Con la sentenza 21383/2019, la Cassazione ha spiegato quando è possibile evitare la demolizione di un abuso edilizio. Vediamo quanto sottolineato.
Secondo quanto spiegato dalla Cassazione, è possibile la revoca dell’ordine di demolizione in presenza di determinazioni incompatibili con l’abbattimento. Ad esempio, quando l’autorità conferisce all’immobile altra destinazione o quando questo ha ottenuto una regolarizzazione postuma.
E’ poi possibile disporre della sospensione dell’ordine di demolizione nel caso in cui si sia in attesa del titolo abilitativo in sanatoria. Devono però stare attenti a controbilanciare due interessi, tra loro configgenti, ed entrambi meritevoli di protezione: quello pubblico alla tutela del territorio con la rapida riparazione del bene violato e quello del privato ad evitare un danno irreparabile in presenza di una situazione giuridica che potrebbe evolversi a suo favore.

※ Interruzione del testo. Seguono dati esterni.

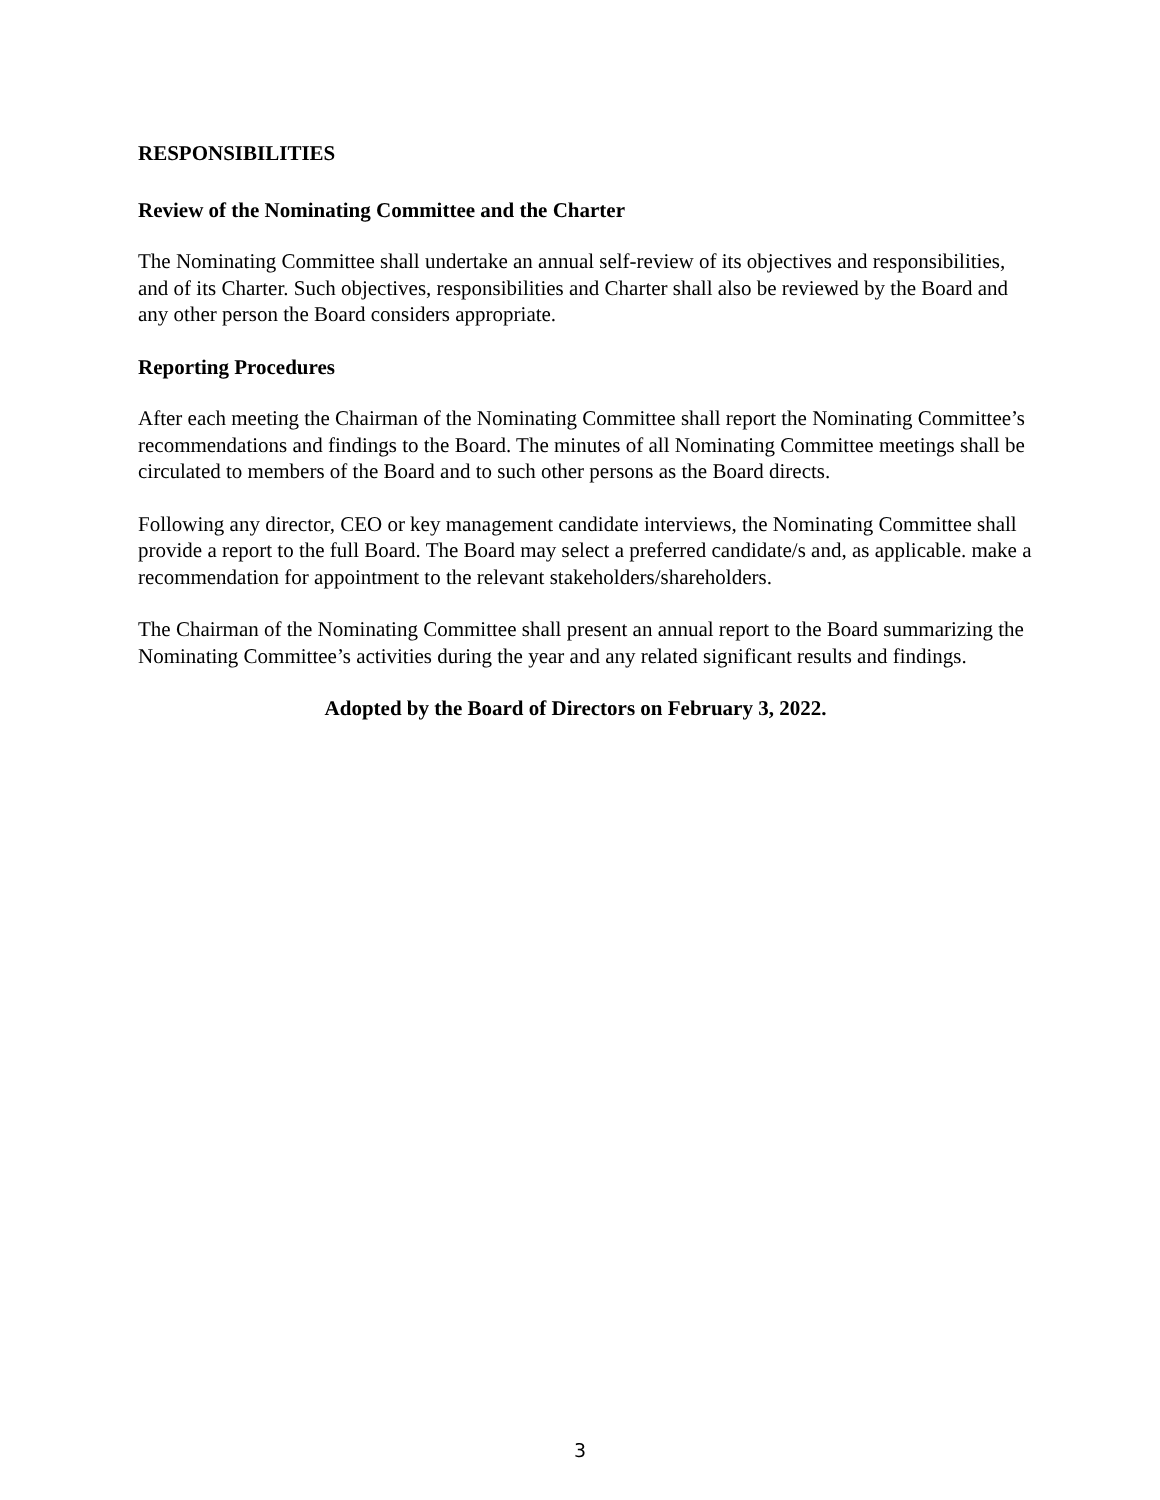RESPONSIBILITIES
Review of the Nominating Committee and the Charter
The Nominating Committee shall undertake an annual self-review of its objectives and responsibilities, and of its Charter. Such objectives, responsibilities and Charter shall also be reviewed by the Board and any other person the Board considers appropriate.
Reporting Procedures
After each meeting the Chairman of the Nominating Committee shall report the Nominating Committee’s recommendations and findings to the Board. The minutes of all Nominating Committee meetings shall be circulated to members of the Board and to such other persons as the Board directs.
Following any director, CEO or key management candidate interviews, the Nominating Committee shall provide a report to the full Board. The Board may select a preferred candidate/s and, as applicable. make a recommendation for appointment to the relevant stakeholders/shareholders.
The Chairman of the Nominating Committee shall present an annual report to the Board summarizing the Nominating Committee’s activities during the year and any related significant results and findings.
Adopted by the Board of Directors on February 3, 2022.
3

La Cassazione ha spiegato che in presenza di un’istanza di condono o di sanatoria successiva alla sentenza di condanna il giudice incaricato di dar seguito all’ordine di demolizione deve condurre ulteriori accertamenti. In particolare, il giudice deve verificare se esistono elementi per l’accoglimento dell’istanza di condono o sanatoria e, in caso positivo, valutare i tempi di definizione del procedimento amministrativo. La sospensione dell’ordine di demolizione può essere disposta solo in prospettiva di un rapido esaurimento del procedimento.